The Hang Seng is once again at the centre of all the action on the stock market with a 2.3% jump to 19,900. Much of the gains were down to ongoing optimism around more relaxed Covid restrictions which might lead to greater economic activity

Russ Mould, investment director at AJ Bell, said: “Real estate and tech stocks were in demand as investors sifted through the pack looking for names that have been particularly weak this year, hoping they would be among the stock market leaders if we do see a sustainable rally in Chinese shares.

“Also providing some relief to investors was new inflation data which didn’t contain any nasty surprises. China’s consumer price index dropped to 1.6% in November year-on-year versus 2.1% in October. Producer prices fell 1.3%, representing the second month in a row of declining factory gate prices.

“The FTSE 100 slipped 0.1% to 7,462 with strength in consumer cyclicals and utilities offset by weakness in energy stocks.

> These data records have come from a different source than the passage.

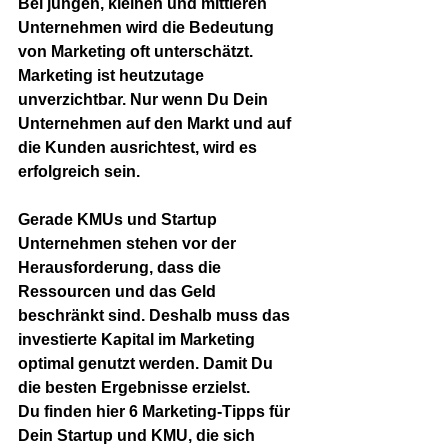
Bei jungen, kleinen und mittleren 
Unternehmen wird die Bedeutung 
von Marketing oft unterschätzt. 
Marketing ist heutzutage 
unverzichtbar. Nur wenn Du Dein 
Unternehmen auf den Markt und auf 
die Kunden ausrichtest, wird es 
erfolgreich sein. 
Gerade KMUs und Startup 
Unternehmen stehen vor der 
Herausforderung, dass die 
Ressourcen und das Geld 
beschränkt sind. Deshalb muss das 
investierte Kapital im Marketing 
optimal genutzt werden. Damit Du 
die besten Ergebnisse erzielst. 
Du finden hier 6 Marketing-Tipps für 
Dein Startup und KMU, die sich 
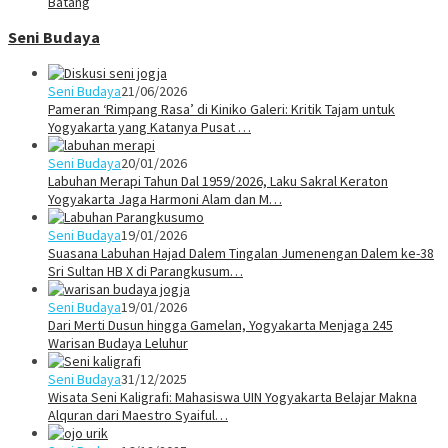
Batang
Seni Budaya
Seni Budaya
21/06/2026
Pameran ‘Rimpang Rasa’ di Kiniko Galeri: Kritik Tajam untuk
Yogyakarta yang Katanya Pusat …
Seni Budaya
20/01/2026
Labuhan Merapi Tahun Dal 1959/2026, Laku Sakral Keraton
Yogyakarta Jaga Harmoni Alam dan M…
Seni Budaya
19/01/2026
Suasana Labuhan Hajad Dalem Tingalan Jumenengan Dalem ke-38
Sri Sultan HB X di Parangkusum…
Seni Budaya
19/01/2026
Dari Merti Dusun hingga Gamelan, Yogyakarta Menjaga 245
Warisan Budaya Leluhur
Seni Budaya
31/12/2025
Wisata Seni Kaligrafi: Mahasiswa UIN Yogyakarta Belajar Makna
Alquran dari Maestro Syaiful…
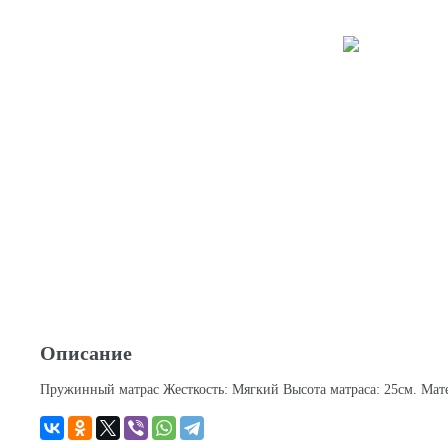
Описание
Пружинный матрас Жесткость: Мягкий Высота матраса: 25см. Мат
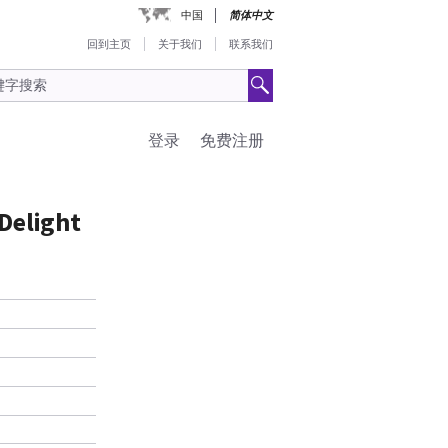
中国
简体中文
回到主页
关于我们
联系我们
登录
免费注册
Delight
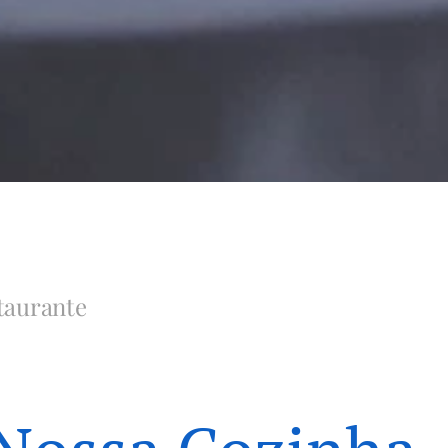
staurante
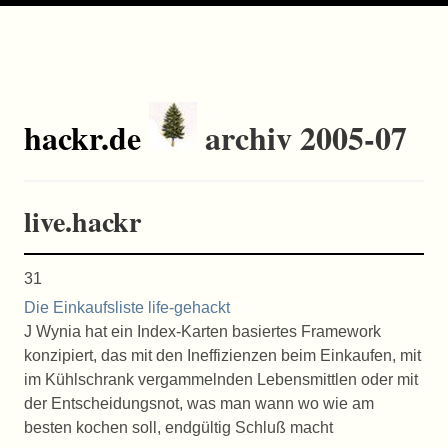
hackr.de
archiv 2005-07
live.hackr
31
Die Einkaufsliste life-gehackt
J Wynia hat ein Index-Karten basiertes Framework
konzipiert, das mit den Ineffizienzen beim Einkaufen, mit
im Kühlschrank vergammelnden Lebensmittlen oder mit
der Entscheidungsnot, was man wann wo wie am
besten kochen soll, endgültig Schluß macht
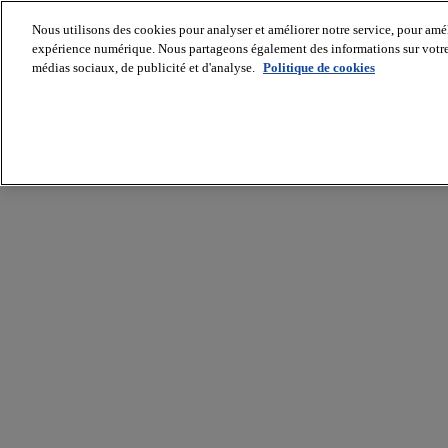
Nous utilisons des cookies pour analyser et améliorer notre service, pour améli
expérience numérique. Nous partageons également des informations sur votre u
médias sociaux, de publicité et d'analyse.
Politique de cookies
Batiradio
Articles
&
expertises
Construction
Tech,
IT,
start-
up
Génie
climatique
Gros
œuvre,
structure
et
enveloppe
Hors
site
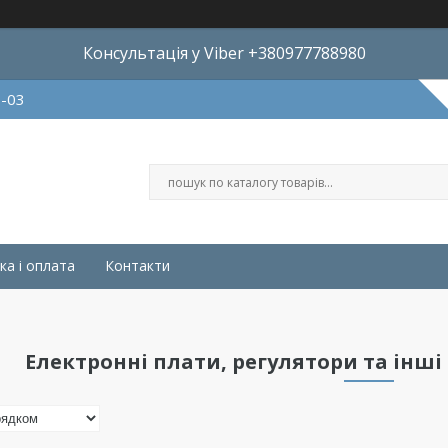
Консультація у Viber +380977788980
8-03
ка і оплата
Контакти
Електронні плати, регулятори та інш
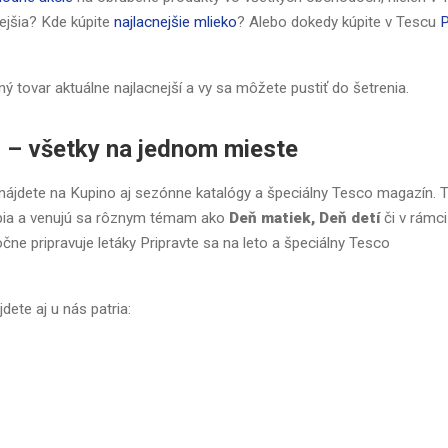
ejšia? Kde kúpite
najlacnejšie mlieko
? Alebo dokedy kúpite v Tescu
P
aný tovar aktuálne najlacnejší a vy sa môžete pustiť do šetrenia.
n – všetky na jednom mieste
nájdete na Kupino aj sezónne katalógy a špeciálny Tesco magazín. T
dobia a venujú sa rôznym témam ako
Deň matiek, Deň detí
či v rámci
čne pripravuje letáky Pripravte sa na leto a špeciálny Tesco
dete aj u nás patria:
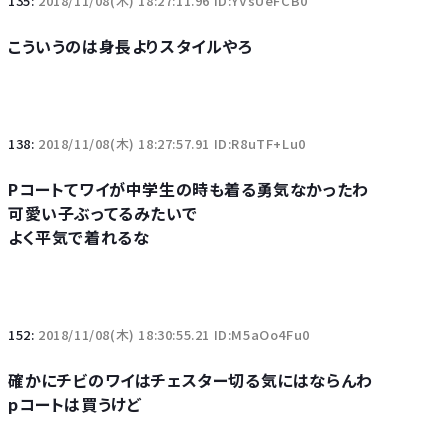
135:
2018/11/08(木) 18:27:11.96 ID:YVsUeFCB0
こういうのは身長よりスタイルやろ
138:
2018/11/08(木) 18:27:57.91 ID:R8uTF+Lu0
Pコートてワイが中学生の時も着る勇気なかったわ
可愛い子ぶってるみたいで
よく平気で着れるな
152:
2018/11/08(木) 18:30:55.21 ID:M5aOo4Fu0
確かにチビのワイはチェスター切る気にはならんわ
pコートは買うけど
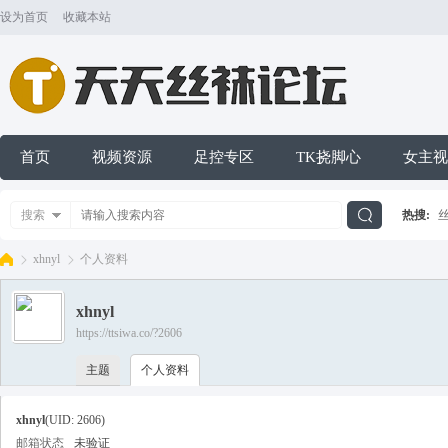
设为首页
收藏本站
首页
视频资源
足控专区
TK挠脚心
女主视
搜索
热搜:
搜
xhnyl
个人资料
xhnyl
索
https://ttsiwa.co/?2606
天
›
›
主题
个人资料
xhnyl
(UID: 2606)
邮箱状态
未验证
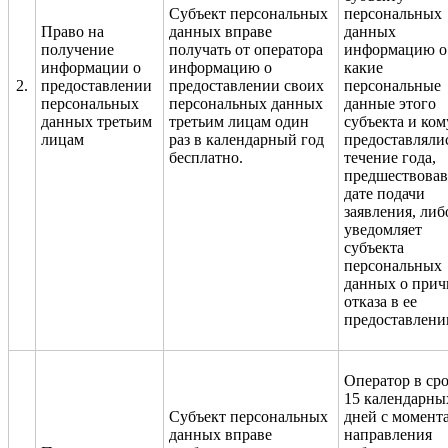
Субъект персональных
персональных
Право на
данных вправе
данных
получение
получать от оператора
информацию о 
информации о
информацию о
какие
2.
предоставлении
предоставлении своих
персональные
персональных
персональных данных
данные этого
данных третьим
третьим лицам один
субъекта и ком
лицам
раз в календарный год
предоставляли
бесплатно.
течение года,
предшествова
дате подачи
заявления, либ
уведомляет
субъекта
персональных
данных о прич
отказа в ее
предоставлени
Оператор в сро
15 календарны
Субъект персональных
дней с момент
данных вправе
направления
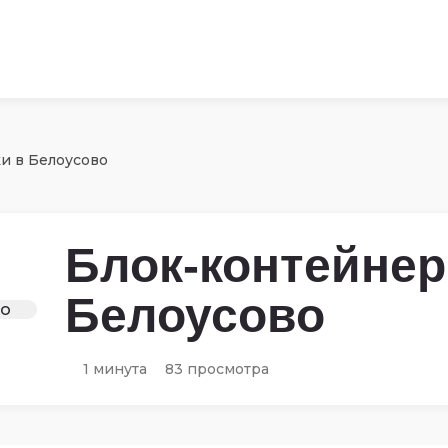
и в Белоусово
Блок-контейнер
Белоусово
1 минута
83 просмотра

“It’s been a while since Ocado graced the top of the FTSE risers yet today it managed to claim such a victory. With no news flow or broker upgrades to power the shares, it seems as if investors were simply regaining their appetite for riskier parts of the market that had been heavily sold down this year.

“Ocado reportedly told analysts earlier this month that it would scale back growth plans for more automated distribution centres and that it wouldn’t sell its share of a joint venture with Marks & Spencer to raise new funds.”